Facebook waited until later and had to spend $20bn ($1bn on Instagram and $19bn on WhatsApp) to become a player in mobile and avoid being disrupted.
Of course, it was not as simple as writing a check for $50m. Look at how many other Mobile companies Google acquired (click on the Business column to sort).
The Google transformation for mobile was a Buy & Build and then Buy & Build again success story.
They did not rely on one blockbuster acquisition. Nor did they wait until something was proven until acquiring. They built the Google mobile engine from multiple parts with a clear vision of the end result, which was to dominate search based advertising on mobile.
Contrast how Google became a player in mobile with how IBM fluffed their PC strategy in 1981:
- Technical vision. IBM let Microsoft and Intel take the market because they did not have a clear vision of where the value was going to be in the PC ecosystem. Google had a clear vision of where the value would be in mobile.
- Culture. IBM was not a culture that would appeal to the people in Silicon Valley who were creating the PC ecosystem. Somehow Google retained and motivated the key talent that was innovating in mobile.
The two are related. You cannot build a great culture without technical vision.
Banks have the opportunity to emulate what Google did with Android. They don’t need to transform now. Google kept their pre-mobile cash machine generating a full blast while they quietly built the mobile engine. All the run-the-bank initiatives are valuable in this context of making the existing business more efficient, but they are quite separate from the change-the-bank initiatives.
It is harder for a Bank to do this. This would be like IBM making the right decisions about the value creation in the PC ecosystem in 1981 (when it was in its incubation period) by buying and building the equivalent of the Wintel stack in house. That would have required giving that team a lot of autonomy.
Again, we can look to the technology industry for guidance, to when Steve Jobs built the first Mac. This article in Fast Company about “skunkworks” projects has the story (as well as another one about Lockheed Martin):
“Jobs cherry-picked a team of about 20 “pirates,” as he referred to them, and seceded from the Apple main campus. He relocated the team to a small building three blocks away, next to a Texaco station. The two-story brown-shingled building became known as Texaco Towers.
Jobs kept the renegade spirit alive with his maxim “it’s better to be a pirate than join the navy.” Jobs actively recruited rebels and swashbucklers—talented but audacious individuals who could move fast and get things done.”

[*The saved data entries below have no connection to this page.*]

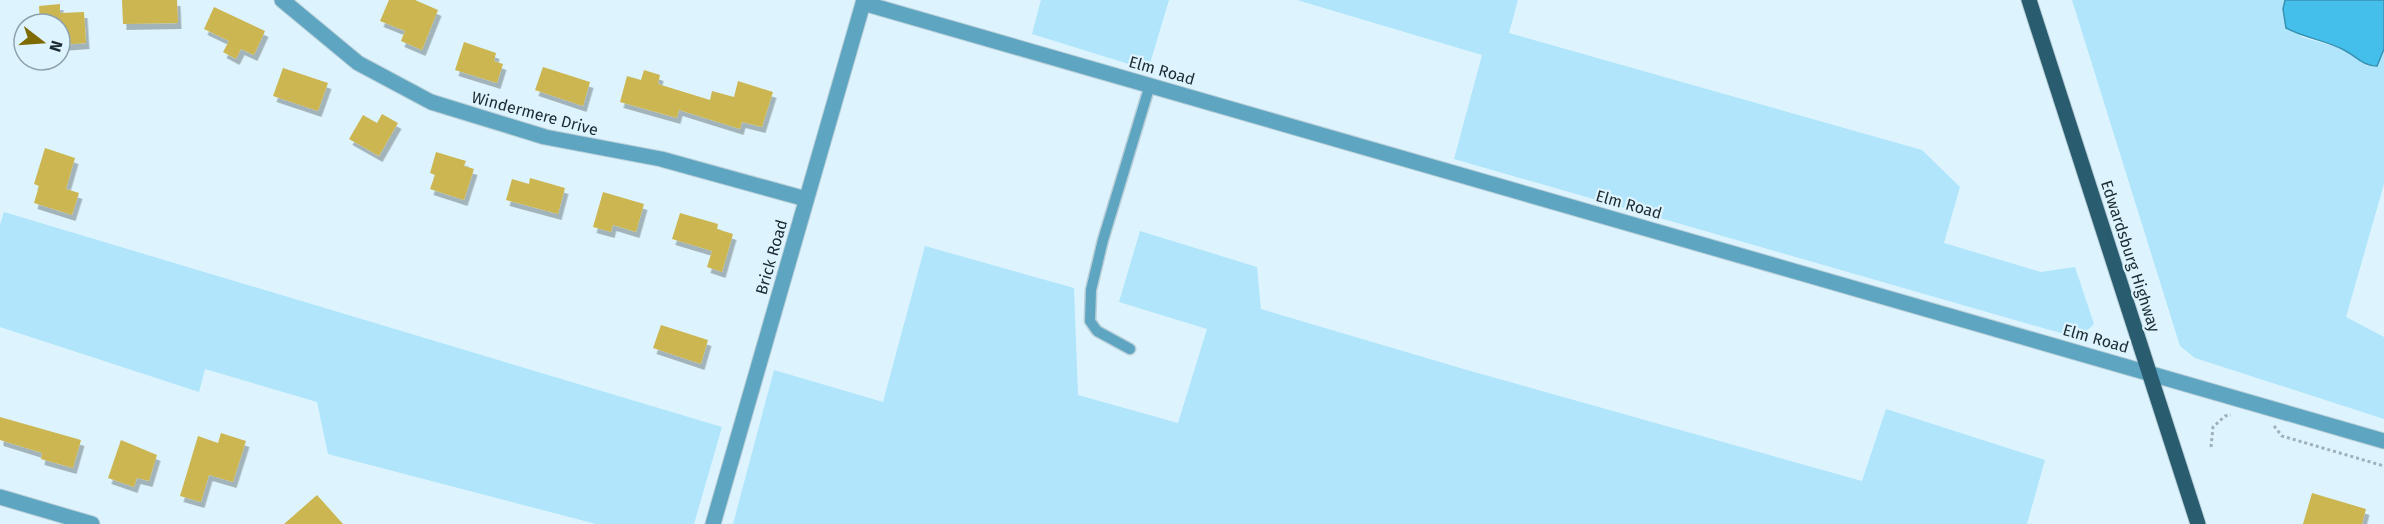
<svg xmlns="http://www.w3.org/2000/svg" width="2384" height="524" font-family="'Fira Sans',sans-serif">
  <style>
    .green { fill: #b0e5fb }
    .water { fill: #44bfeb; stroke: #3892b3; stroke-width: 1.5 }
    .building { fill: #ccb651; filter: url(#shadow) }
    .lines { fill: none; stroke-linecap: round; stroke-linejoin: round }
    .service-casing { stroke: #bad0d9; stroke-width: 13 }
    .minor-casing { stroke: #bad0d9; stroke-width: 17 }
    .tertiary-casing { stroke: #bad0d9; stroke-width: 17 }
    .primary-casing { stroke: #bad0d9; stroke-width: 17 }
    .path { stroke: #9db1ba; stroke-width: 3; stroke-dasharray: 3 3; stroke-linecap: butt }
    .service { stroke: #5ea5c1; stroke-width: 10 }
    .minor { stroke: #5ea5c1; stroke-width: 15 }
    .tertiary { stroke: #5ea5c1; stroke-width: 15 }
    .primary { stroke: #2a5c70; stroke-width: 15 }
    .labels { text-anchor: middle; stroke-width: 4.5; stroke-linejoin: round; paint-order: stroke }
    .street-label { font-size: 16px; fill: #1b2a30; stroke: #ddf4fe }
  </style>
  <defs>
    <filter id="shadow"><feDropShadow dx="3.5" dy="6" stdDeviation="0" flood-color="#0004"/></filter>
  </defs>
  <rect width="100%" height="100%" fill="#ddf4fe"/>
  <path class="green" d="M1041 0H1169L1148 70 1032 34Z
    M1297 0H1518L1509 33 1922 150 1960 187 1944 243 2041 272 2075 267 2094 324C2082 337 2074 336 2057 332L1454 159 1482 55Z
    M2072 0H2285L2283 9 2302 37 2343 49 2368 66H2377L2384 49V184L2346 317 2384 337V419L2195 358 2180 346Z
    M4 212 722 427 694 524H596L328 454 317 402 205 369 199 392 0 327V225Z
    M1140 231 1257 267 1261 309 1467 370 1862 481 1886 409 2045 460 2027 524H733L774 370 883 402 925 246 1074 288 1078 395 1178 423 1207 329 1119 302Z"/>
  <path class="water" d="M2285 0H2384V49L2377 66C2363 66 2356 56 2344 50 2325 40 2304 38 2286 28L2283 9Z"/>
  <path class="building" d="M122 0H177L178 23 123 24Z
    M389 0H415L438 10 422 50 401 41 405 31 380 21Z
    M60 4V13L84 12 86 43 60 45V24H40L39 6Z
    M214 7 265 31 254 55 241 49 236 59 223 52 229 41 204 29Z
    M464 42 496 53 494 61 503 64 497 83 455 70Z
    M543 67 590 82 583 106 535 90Z
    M283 68 328 83 318 111 273 96Z
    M644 70 660 75 658 84 710 100 712 91 734 97 738 81 773 92 762 127 742 122 740 129 679 110 677 118 620 102 627 76 641 80Z
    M382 114 398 123 379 156 349 139 363 115 377 123Z
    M45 148 75 158 66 189 79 193 72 215 34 203 39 186 34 184Z
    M436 152 466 161 464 166 474 169 464 200 430 189 435 175 430 173Z
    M530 178 565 188 558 214 506 200 512 179 529 184Z
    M603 192 644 204 636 232 613 225 611 232 593 227Z
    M680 213 718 224 717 229 733 234 722 272 707 267 712 251 672 239Z
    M661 325 708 340 701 364 653 348Z
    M0 417 81 440 73 468 41 459 42 453 0 440Z
    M221 433 246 441 233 482 209 475 201 502 180 496 198 436 218 443Z
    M121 440 157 455 149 481 137 478 134 487 108 478Z
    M2312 493 2366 509 2362 524H2303Z
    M317 495 343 524H284Z"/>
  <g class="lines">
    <defs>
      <path id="service" d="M1130 349 1097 331 1090 321 1091 290 1103 240 1150 85"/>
      <path id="minor" d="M282 0 358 63 431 102 545 137 661 159 806 199
        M0 497 92 524"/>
      <path id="tertiary" d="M863 3 2384 441
        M713 524 864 0"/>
      <path id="primary" d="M2029 0 2198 524"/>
    </defs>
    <use href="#service" class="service-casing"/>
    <use href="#minor" class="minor-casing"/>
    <use href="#tertiary" class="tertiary-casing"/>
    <use href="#primary" class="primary-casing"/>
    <path class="path" d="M2274 426 2282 436 2384 466
      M2211 447 2213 427 2225 416 2231 415"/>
    <use href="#service" class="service"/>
    <use href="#minor" class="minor"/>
    <use href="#tertiary" class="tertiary"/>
    <use href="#primary" class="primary"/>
  </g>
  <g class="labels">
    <g class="street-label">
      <text transform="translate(1162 70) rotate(16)" y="6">Elm Road</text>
      <text transform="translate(535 113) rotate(15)" y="6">Windermere Drive</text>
      <text transform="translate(1629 204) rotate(16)" y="6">Elm Road</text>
      <text transform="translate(2131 256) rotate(72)" y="6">Edwardsburg Highway</text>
      <text transform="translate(771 257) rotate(-74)" y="6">Brick Road</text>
      <text transform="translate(2096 338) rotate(16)" y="6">Elm Road</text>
    </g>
  </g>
  <g transform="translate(42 42) rotate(107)"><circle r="28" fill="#ddf4fe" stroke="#8fa3ac" stroke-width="1.5"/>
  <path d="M0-4.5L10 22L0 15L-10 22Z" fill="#7e6b04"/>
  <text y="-9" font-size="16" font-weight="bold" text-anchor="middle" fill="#1b2a30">N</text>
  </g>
</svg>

Banks that look to engage with and maybe acquire Fintech startups must know that one of the things they are acquiring is the knowledge of how to create a winning culture. If Banks think that they are only acquiring technology and customers and can force the startup team to work in the Bank culture they will be making a common mistake that many technology companies have also made (Yahoo has been notorious for acquiring and then destroying innovation). The startup founding team will work their earn-out period and then leave.
However, Banks don’t need to change the whole Bank’s culture overnight. All they have to is not to kill the startup culture, by giving it the quiet, protected space to grow. Once it is grown, then it can become an internal success story, that the rest of the Bank can emulate.